*Exercise input*.
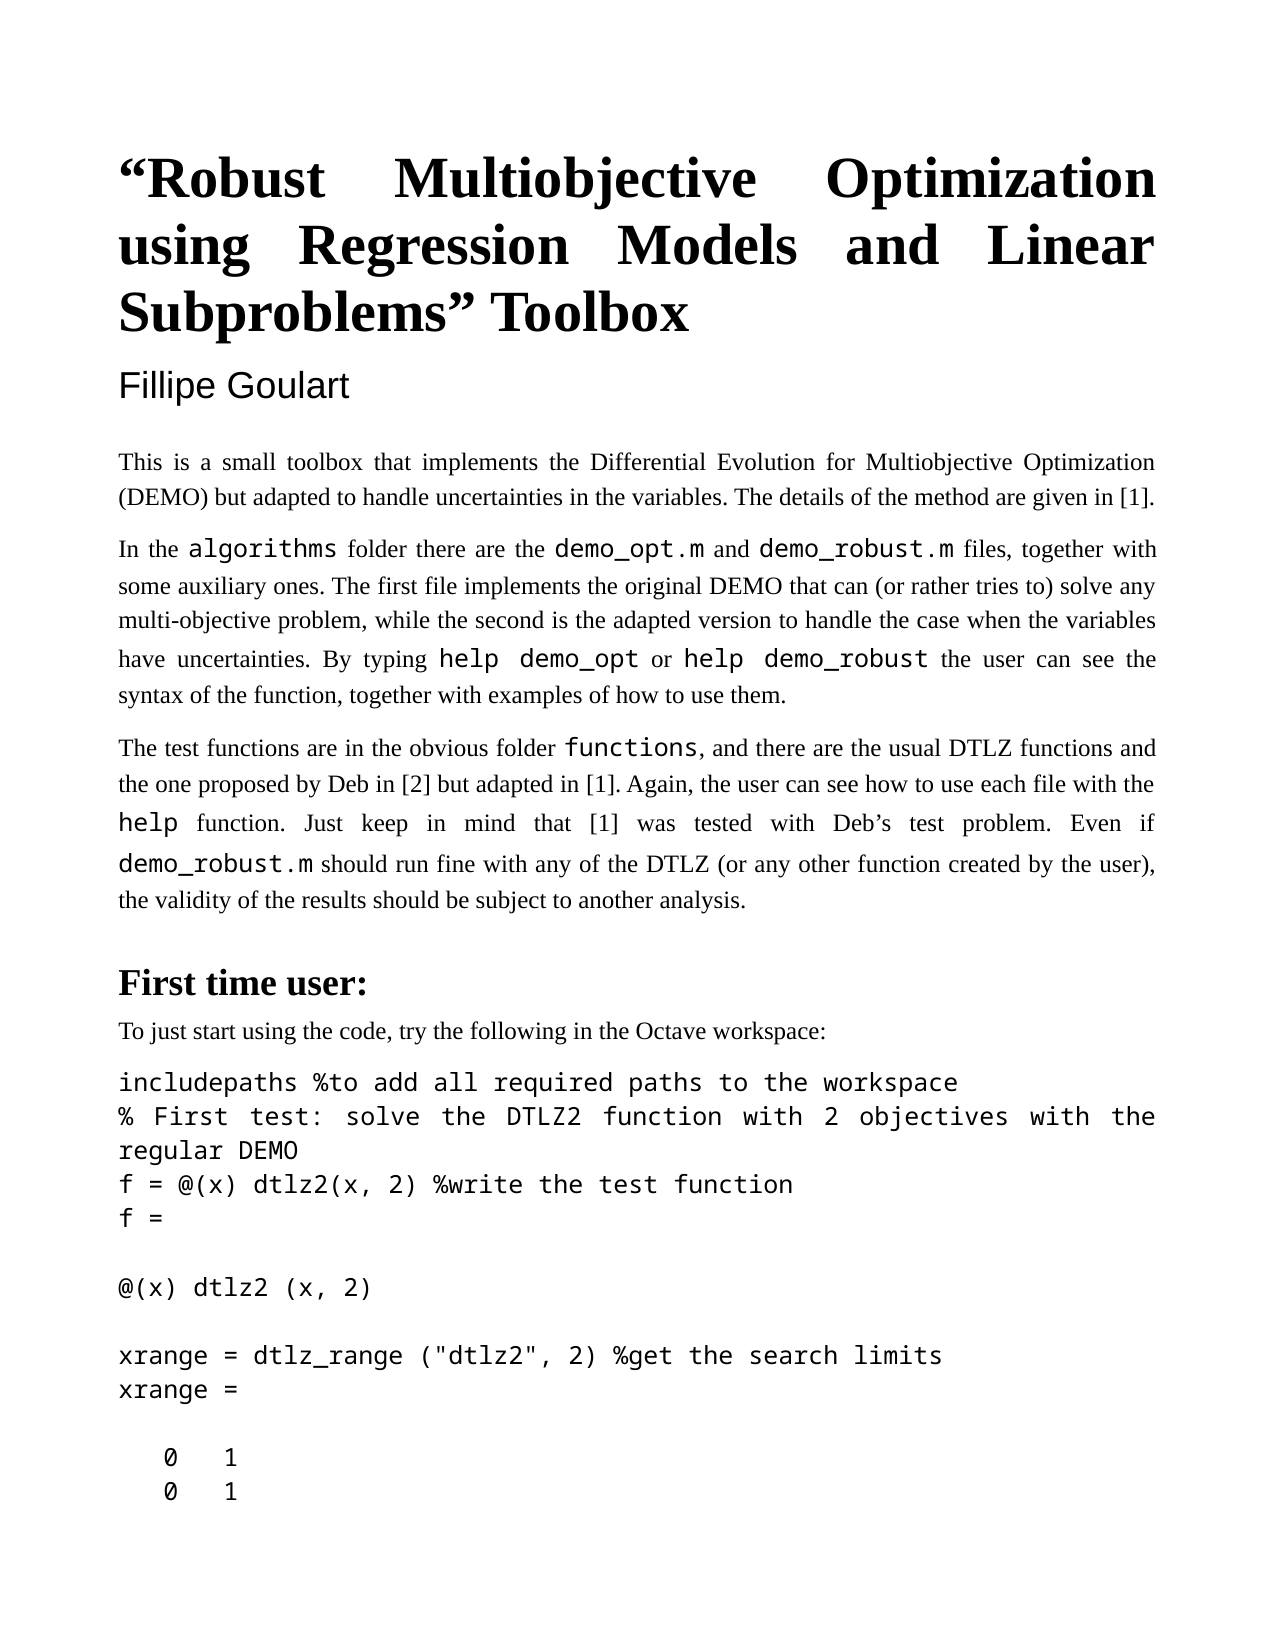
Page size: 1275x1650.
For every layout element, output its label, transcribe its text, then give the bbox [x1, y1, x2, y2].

* * *

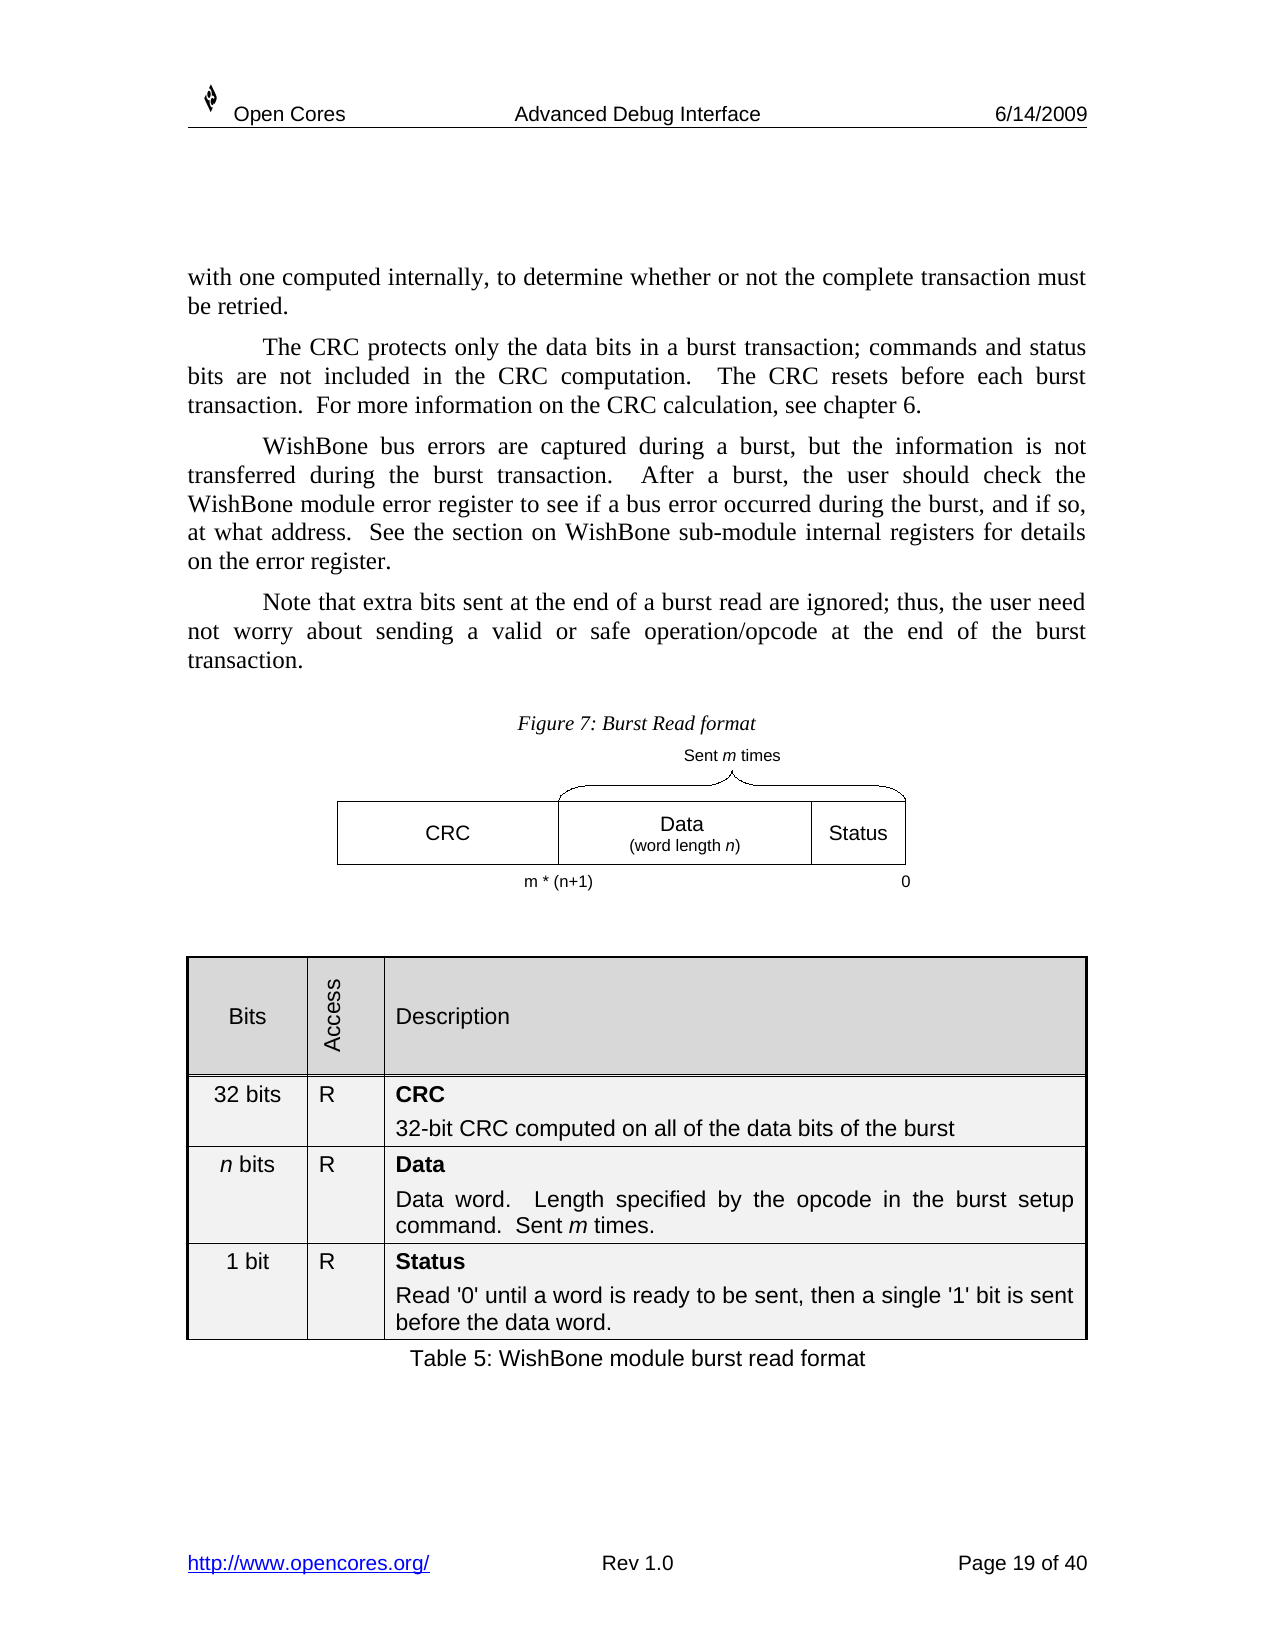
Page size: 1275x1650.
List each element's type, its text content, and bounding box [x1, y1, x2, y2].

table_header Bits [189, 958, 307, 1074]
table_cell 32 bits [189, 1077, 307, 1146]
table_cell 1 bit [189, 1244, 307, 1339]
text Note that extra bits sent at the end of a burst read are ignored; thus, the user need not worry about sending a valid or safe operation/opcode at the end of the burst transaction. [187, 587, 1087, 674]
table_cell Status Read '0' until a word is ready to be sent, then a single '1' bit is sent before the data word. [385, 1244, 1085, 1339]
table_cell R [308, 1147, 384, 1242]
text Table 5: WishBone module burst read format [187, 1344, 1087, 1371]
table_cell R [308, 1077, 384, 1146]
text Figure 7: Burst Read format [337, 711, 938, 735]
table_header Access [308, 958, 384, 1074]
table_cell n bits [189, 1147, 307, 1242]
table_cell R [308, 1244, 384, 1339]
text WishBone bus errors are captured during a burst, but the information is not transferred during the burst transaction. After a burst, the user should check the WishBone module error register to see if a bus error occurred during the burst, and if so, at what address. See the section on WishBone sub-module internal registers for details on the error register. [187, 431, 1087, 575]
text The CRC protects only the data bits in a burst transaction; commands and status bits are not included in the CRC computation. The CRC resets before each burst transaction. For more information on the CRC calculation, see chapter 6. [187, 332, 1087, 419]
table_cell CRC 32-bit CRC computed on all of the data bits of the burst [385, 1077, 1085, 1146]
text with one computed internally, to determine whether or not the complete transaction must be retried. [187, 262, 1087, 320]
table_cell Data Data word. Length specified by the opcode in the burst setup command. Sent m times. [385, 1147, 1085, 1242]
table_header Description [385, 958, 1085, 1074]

...

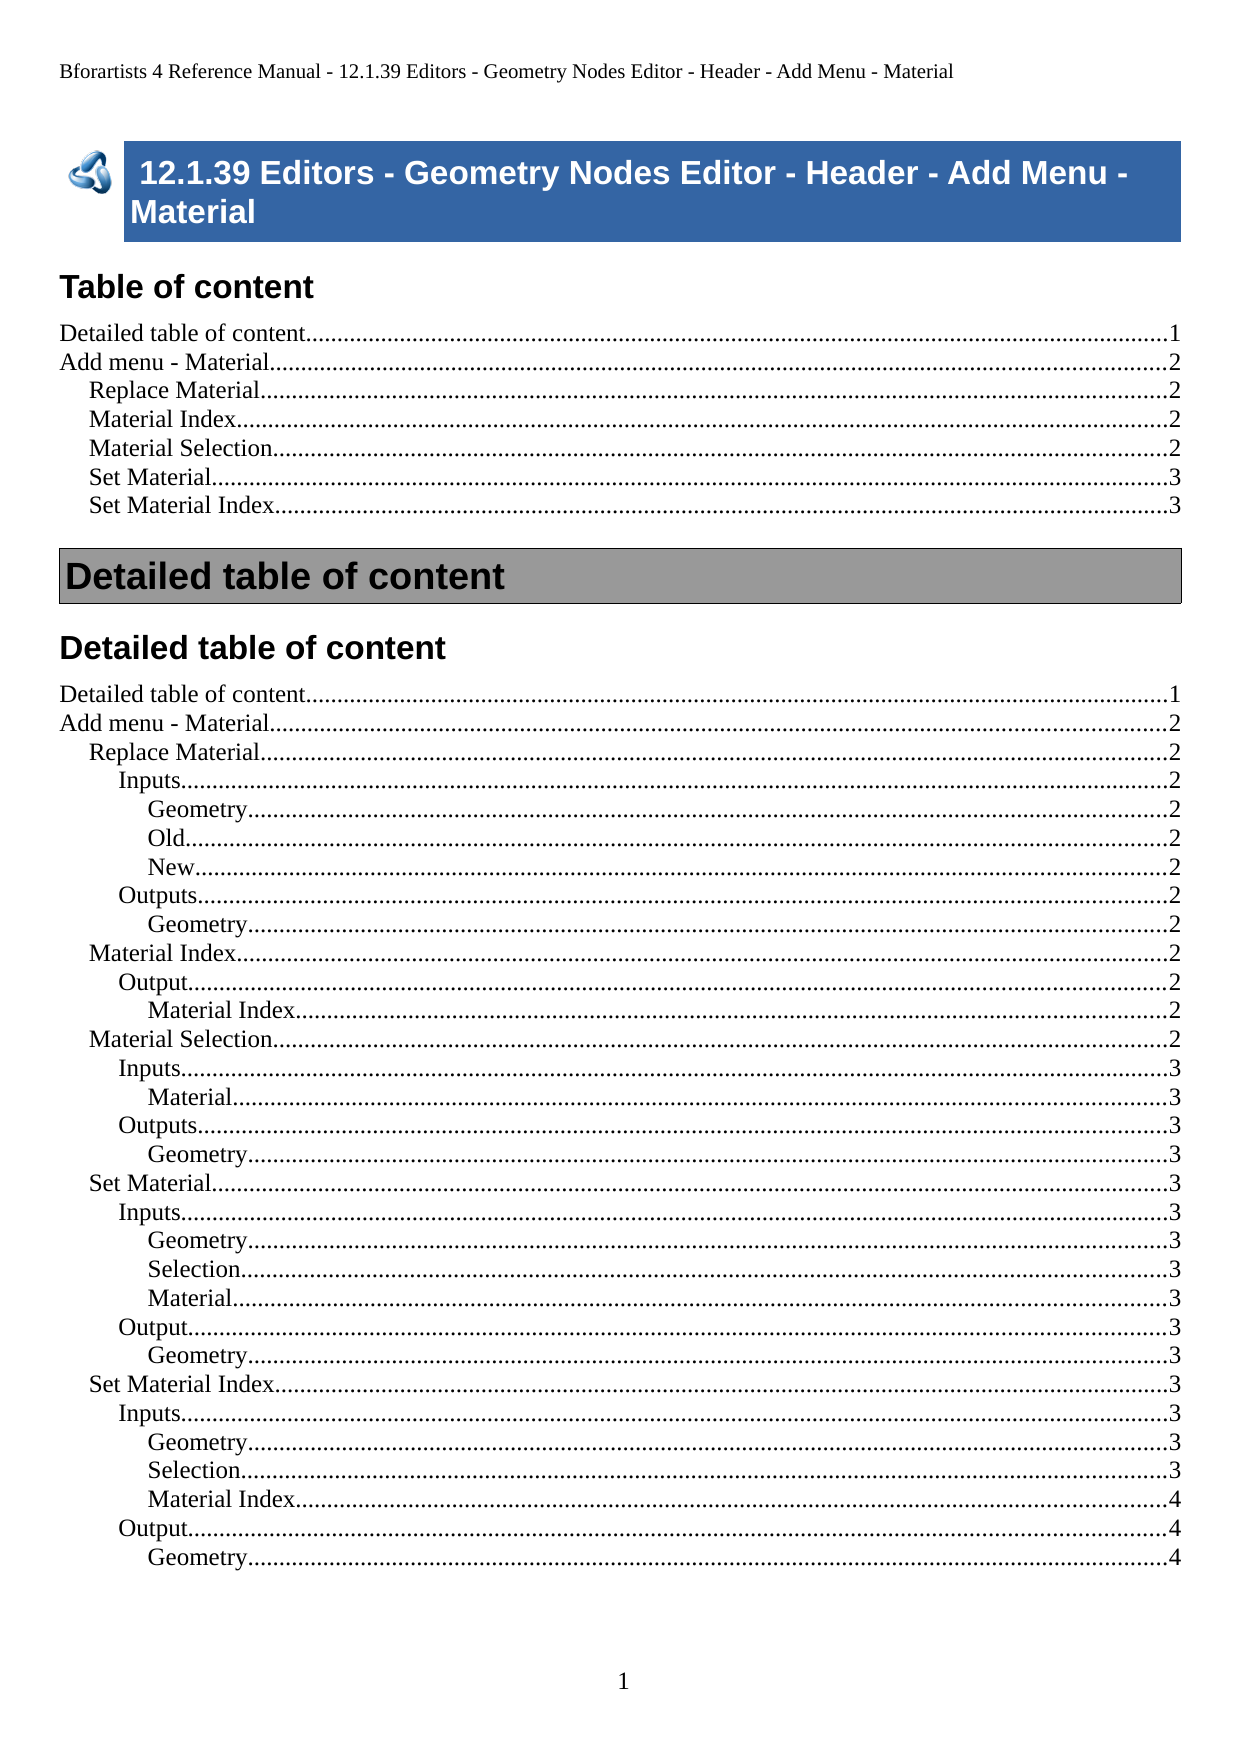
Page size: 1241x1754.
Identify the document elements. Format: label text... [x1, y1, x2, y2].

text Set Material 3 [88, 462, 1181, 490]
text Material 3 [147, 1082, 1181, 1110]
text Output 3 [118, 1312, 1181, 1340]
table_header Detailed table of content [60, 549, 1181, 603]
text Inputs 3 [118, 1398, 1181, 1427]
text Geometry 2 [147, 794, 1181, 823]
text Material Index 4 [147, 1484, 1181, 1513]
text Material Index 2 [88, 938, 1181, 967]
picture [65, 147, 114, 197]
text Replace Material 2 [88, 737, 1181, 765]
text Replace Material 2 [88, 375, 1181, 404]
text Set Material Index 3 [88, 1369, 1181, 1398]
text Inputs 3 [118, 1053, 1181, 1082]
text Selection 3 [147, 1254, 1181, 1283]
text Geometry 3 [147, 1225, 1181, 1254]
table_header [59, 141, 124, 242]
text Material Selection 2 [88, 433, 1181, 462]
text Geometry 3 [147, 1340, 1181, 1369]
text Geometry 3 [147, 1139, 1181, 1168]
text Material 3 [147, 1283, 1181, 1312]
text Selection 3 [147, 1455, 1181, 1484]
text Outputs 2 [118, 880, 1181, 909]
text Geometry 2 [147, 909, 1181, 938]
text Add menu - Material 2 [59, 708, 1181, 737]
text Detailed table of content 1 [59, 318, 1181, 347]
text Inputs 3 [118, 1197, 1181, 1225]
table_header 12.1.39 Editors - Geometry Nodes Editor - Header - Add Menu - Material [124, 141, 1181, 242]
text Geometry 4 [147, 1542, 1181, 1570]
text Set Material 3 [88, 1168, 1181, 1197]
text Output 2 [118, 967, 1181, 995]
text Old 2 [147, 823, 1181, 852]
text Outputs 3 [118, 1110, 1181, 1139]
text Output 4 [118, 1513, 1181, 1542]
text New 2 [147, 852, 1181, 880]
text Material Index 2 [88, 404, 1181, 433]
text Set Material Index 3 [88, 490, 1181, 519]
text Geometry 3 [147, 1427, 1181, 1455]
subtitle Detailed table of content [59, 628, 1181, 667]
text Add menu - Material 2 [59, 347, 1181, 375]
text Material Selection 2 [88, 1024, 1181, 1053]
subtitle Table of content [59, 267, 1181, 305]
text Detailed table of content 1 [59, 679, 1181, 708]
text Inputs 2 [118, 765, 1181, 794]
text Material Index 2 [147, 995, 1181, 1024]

*Exercise requirements*.
Reproduce the entries from the line with "Page size: 1241x1754." up to and including the line with "text Output 2 [118, 967, 1181, 995]", substituting "Mesh" for every occurrence of "Geometry" and leaving everything else unchanged.

*Answer to the task*.
Page size: 1241x1754.
Identify the document elements. Format: label text... [x1, y1, x2, y2].

text Set Material 3 [88, 462, 1181, 490]
text Material 3 [147, 1082, 1181, 1110]
text Output 3 [118, 1312, 1181, 1340]
table_header Detailed table of content [60, 549, 1181, 603]
text Inputs 3 [118, 1398, 1181, 1427]
text Mesh 2 [147, 794, 1181, 823]
text Material Index 4 [147, 1484, 1181, 1513]
text Material Index 2 [88, 938, 1181, 967]
picture [65, 147, 114, 197]
text Replace Material 2 [88, 737, 1181, 765]
text Replace Material 2 [88, 375, 1181, 404]
text Set Material Index 3 [88, 1369, 1181, 1398]
text Inputs 3 [118, 1053, 1181, 1082]
text Selection 3 [147, 1254, 1181, 1283]
text Mesh 3 [147, 1225, 1181, 1254]
table_header [59, 141, 124, 242]
text Material Selection 2 [88, 433, 1181, 462]
text Mesh 3 [147, 1340, 1181, 1369]
text Mesh 3 [147, 1139, 1181, 1168]
text Material 3 [147, 1283, 1181, 1312]
text Selection 3 [147, 1455, 1181, 1484]
text Outputs 2 [118, 880, 1181, 909]
text Mesh 2 [147, 909, 1181, 938]
text Add menu - Material 2 [59, 708, 1181, 737]
text Detailed table of content 1 [59, 318, 1181, 347]
text Inputs 3 [118, 1197, 1181, 1225]
table_header 12.1.39 Editors - Mesh Nodes Editor - Header - Add Menu - Material [124, 141, 1181, 242]
text Mesh 4 [147, 1542, 1181, 1570]
text Set Material 3 [88, 1168, 1181, 1197]
text Output 2 [118, 967, 1181, 995]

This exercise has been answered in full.